ただ、古代人は山の中に神殿を作ったとされていて、昔のスペインの探検隊――もちろんエル・ドラドを探しに来たのだ――は、ちゃんとそれを探し出した。しかし、たいした遺跡ではなかったそうで、長く捨て置かれ、行き方が不明になってしまった。
「ただし、聖地を管理している一族がいて、森の中の道もちゃんと知ってるらしいです。それが、西の湖の中の島に住んでいると」
なるほど、ここでつながる訳か。
「どうして管理しなきゃならないんだ?」
「モルフォ蝶がたくさん棲んでいて、それが神の使いだとされたらしくて。繁殖の場所とかを、守らなきゃならないんでしょうよ」
「刑務所の所長が、囚人を使って蝶狩りをやったらしいぜ」
「ええ、それは俺も聞きました。ただ、森の深くには行き着けなかった、ということになってて」
「そこへ行くには管理者に聞かなければならないと」
「おそらく」
いかにもゲームらしい設定だな。しかし、それが東の岩場とどう絡んでいるのか、よく解らない。
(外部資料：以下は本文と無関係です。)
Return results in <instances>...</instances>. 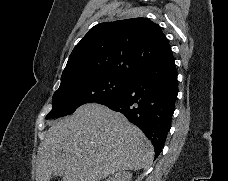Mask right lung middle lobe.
Listing matches in <instances>:
<instances>
[{
	"label": "right lung middle lobe",
	"mask_w": 228,
	"mask_h": 181,
	"mask_svg": "<svg viewBox=\"0 0 228 181\" xmlns=\"http://www.w3.org/2000/svg\"><path fill=\"white\" fill-rule=\"evenodd\" d=\"M129 80L130 77L108 74L61 85L53 95V108L46 119L72 114L85 103L112 101L125 90Z\"/></svg>",
	"instance_id": "right-lung-middle-lobe-1"
}]
</instances>
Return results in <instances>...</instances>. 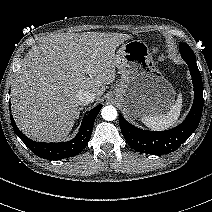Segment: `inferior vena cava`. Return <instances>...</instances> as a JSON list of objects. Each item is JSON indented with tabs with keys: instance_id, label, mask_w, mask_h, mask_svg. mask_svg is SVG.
Returning <instances> with one entry per match:
<instances>
[{
	"instance_id": "obj_1",
	"label": "inferior vena cava",
	"mask_w": 212,
	"mask_h": 212,
	"mask_svg": "<svg viewBox=\"0 0 212 212\" xmlns=\"http://www.w3.org/2000/svg\"><path fill=\"white\" fill-rule=\"evenodd\" d=\"M76 98H77V103L79 105H87L89 103H92L96 97L94 93H91L86 90H80L77 93Z\"/></svg>"
}]
</instances>
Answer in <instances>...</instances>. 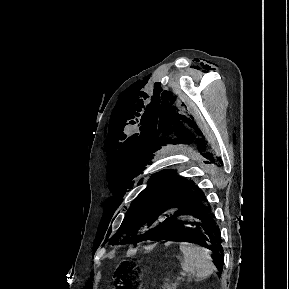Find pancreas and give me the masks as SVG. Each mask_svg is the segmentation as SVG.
I'll list each match as a JSON object with an SVG mask.
<instances>
[{
  "mask_svg": "<svg viewBox=\"0 0 289 289\" xmlns=\"http://www.w3.org/2000/svg\"><path fill=\"white\" fill-rule=\"evenodd\" d=\"M177 283H170V284H166L163 289H176L177 288Z\"/></svg>",
  "mask_w": 289,
  "mask_h": 289,
  "instance_id": "pancreas-1",
  "label": "pancreas"
}]
</instances>
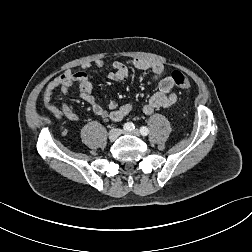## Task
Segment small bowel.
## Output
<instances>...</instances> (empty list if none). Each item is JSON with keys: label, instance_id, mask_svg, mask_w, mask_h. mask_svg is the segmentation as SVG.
<instances>
[{"label": "small bowel", "instance_id": "1", "mask_svg": "<svg viewBox=\"0 0 252 252\" xmlns=\"http://www.w3.org/2000/svg\"><path fill=\"white\" fill-rule=\"evenodd\" d=\"M95 65L98 68H102L104 63L102 60H96ZM130 65L139 70L149 71L151 78L157 82L158 91L142 107L144 114L150 115L156 109L168 108L177 102L178 97L174 92V82L171 76L167 75V69L163 64L135 58L130 61ZM90 68V63H84L81 71H65L52 80L45 88L43 95L46 109L56 117L65 118L71 122H78L79 116L67 104L62 103L58 107L51 104L55 90L60 89L62 94L68 95L72 85L76 84L79 97L89 105L94 114L113 121H121L132 111L133 103L119 105L115 101H110L107 108L102 107L92 94L93 84L89 75ZM112 68L107 75L108 79L121 82L127 78L128 66L126 64L116 61L113 63Z\"/></svg>", "mask_w": 252, "mask_h": 252}]
</instances>
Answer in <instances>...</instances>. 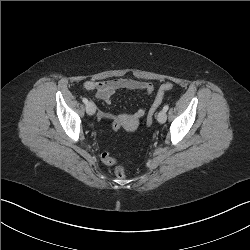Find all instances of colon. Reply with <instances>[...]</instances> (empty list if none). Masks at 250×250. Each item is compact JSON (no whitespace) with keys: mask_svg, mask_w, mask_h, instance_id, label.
Here are the masks:
<instances>
[{"mask_svg":"<svg viewBox=\"0 0 250 250\" xmlns=\"http://www.w3.org/2000/svg\"><path fill=\"white\" fill-rule=\"evenodd\" d=\"M173 88V84L170 82H166L162 84L157 92V95L154 99V102L148 112L147 115V125H151L153 122V119L155 117V113L162 103L163 97L166 92L171 90ZM125 118L124 116L122 117ZM110 125L112 126V134H118L121 131V117L115 116L114 119L110 122ZM100 157L102 160L108 164V165H114L113 167V173L117 178H124L126 175L125 168L121 165H116L115 160L110 156V154L106 151L100 152Z\"/></svg>","mask_w":250,"mask_h":250,"instance_id":"obj_1","label":"colon"}]
</instances>
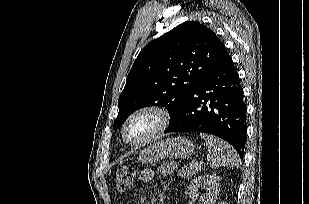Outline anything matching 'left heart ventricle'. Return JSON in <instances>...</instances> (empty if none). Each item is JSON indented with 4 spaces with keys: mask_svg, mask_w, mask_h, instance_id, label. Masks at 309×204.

「岩場から切り出した石で、神殿を作ったんじゃないの?」
ウィルが何気ない感じで呟く。なるほど、言われてみれば簡単だった。
「そういうことなら伝説の一つくらい、町の誰かがしゃべってもよさそうなものだが」
「きっと口にしちゃいけない理由が、何かあるんだよ。だから特定の一族だけ、他と離れ住んでるんじゃないの」
なるほど、だから子供の噂にしかならないんだ。いかにもゲームらしい設定。
「あら、もう次のことを考え始めてるのね」
オリヴィアが買い物を終えて戻って来た。今回はキャッシュ・カードの中の金が潤沢にあるのだが、アイテム数に上限があるので、ライトやナイフ、ロープなどの“探検必須道具”を買った他は、リストを作るだけにしたらしい。
「みんなで分散して持てばいいじゃないか」
「違うのよ。全員の合計値が制限されてるの」
じゃあ、俺が買ったカシャッサや肉も含まれるのか。無駄な物を買ったかもしれないな。
「とりあえずまだ捨てないでいいよ、ハンニバル。使ったら減るんだし、それから買い足してもいい」
「なるほど。じゃあ、次の調べ物だ。刑務所と川中島。刑務所ではモルフォ蝶と北の森のこと、川中島では西の湖のことを調べる」
分担は、俺とフィルが刑務所、ウィルとオリヴィアが川中島とする。フィルは探し物が得意だし、ウィルとオリヴィアは聞き込みがうまいので。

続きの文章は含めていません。